Task prompt
An image-free reproduction of the data below is needed: print it exactly.

Stored data
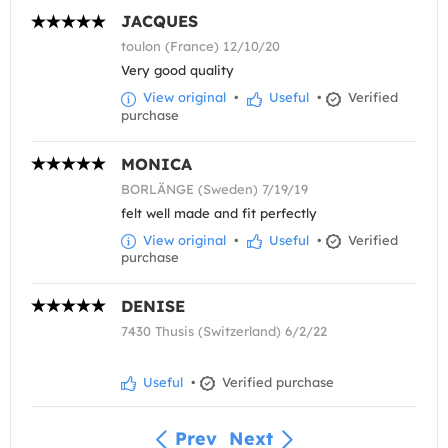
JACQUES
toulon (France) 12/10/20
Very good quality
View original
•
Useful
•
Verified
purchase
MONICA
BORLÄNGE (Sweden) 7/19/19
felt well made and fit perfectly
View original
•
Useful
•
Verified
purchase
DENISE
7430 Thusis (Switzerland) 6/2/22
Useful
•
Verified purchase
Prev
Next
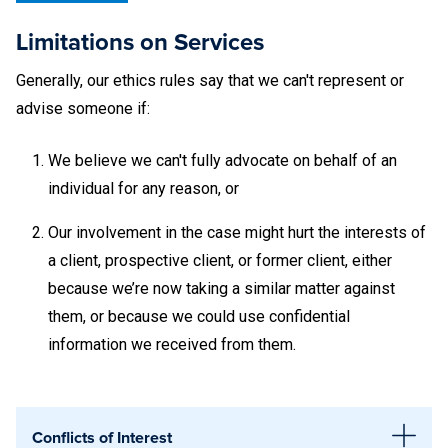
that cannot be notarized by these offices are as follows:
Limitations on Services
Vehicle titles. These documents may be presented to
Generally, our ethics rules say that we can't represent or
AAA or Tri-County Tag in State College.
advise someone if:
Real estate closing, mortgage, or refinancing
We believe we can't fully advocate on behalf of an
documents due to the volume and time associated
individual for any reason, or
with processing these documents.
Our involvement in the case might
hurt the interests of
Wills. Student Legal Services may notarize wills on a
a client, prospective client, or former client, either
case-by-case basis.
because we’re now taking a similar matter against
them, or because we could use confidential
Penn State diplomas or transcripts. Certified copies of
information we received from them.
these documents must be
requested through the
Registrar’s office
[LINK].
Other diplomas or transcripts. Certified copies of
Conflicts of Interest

Response below
JACQUES
toulon (France) 12/10/20
Very good quality
View original
•
Useful
•
Verified
purchase
MONICA
BORLÄNGE (Sweden) 7/19/19
felt well made and fit perfectly
View original
•
Useful
•
Verified
purchase
DENISE
7430 Thusis (Switzerland) 6/2/22
Useful
•
Verified purchase
Prev
Next
that cannot be notarized by these offices are as follows:
Limitations on Services
Vehicle titles. These documents may be presented to
Generally, our ethics rules say that we can't represent or
AAA or Tri-County Tag in State College.
advise someone if:
Real estate closing, mortgage, or refinancing
We believe we can't fully advocate on behalf of an
documents due to the volume and time associated
individual for any reason, or
with processing these documents.
Our involvement in the case might
hurt the interests of
Wills. Student Legal Services may notarize wills on a
a client, prospective client, or former client, either
case-by-case basis.
because we’re now taking a similar matter against
them, or because we could use confidential
Penn State diplomas or transcripts. Certified copies of
information we received from them.
these documents must be
requested through the
Registrar’s office
[LINK].
Other diplomas or transcripts. Certified copies of
Conflicts of Interest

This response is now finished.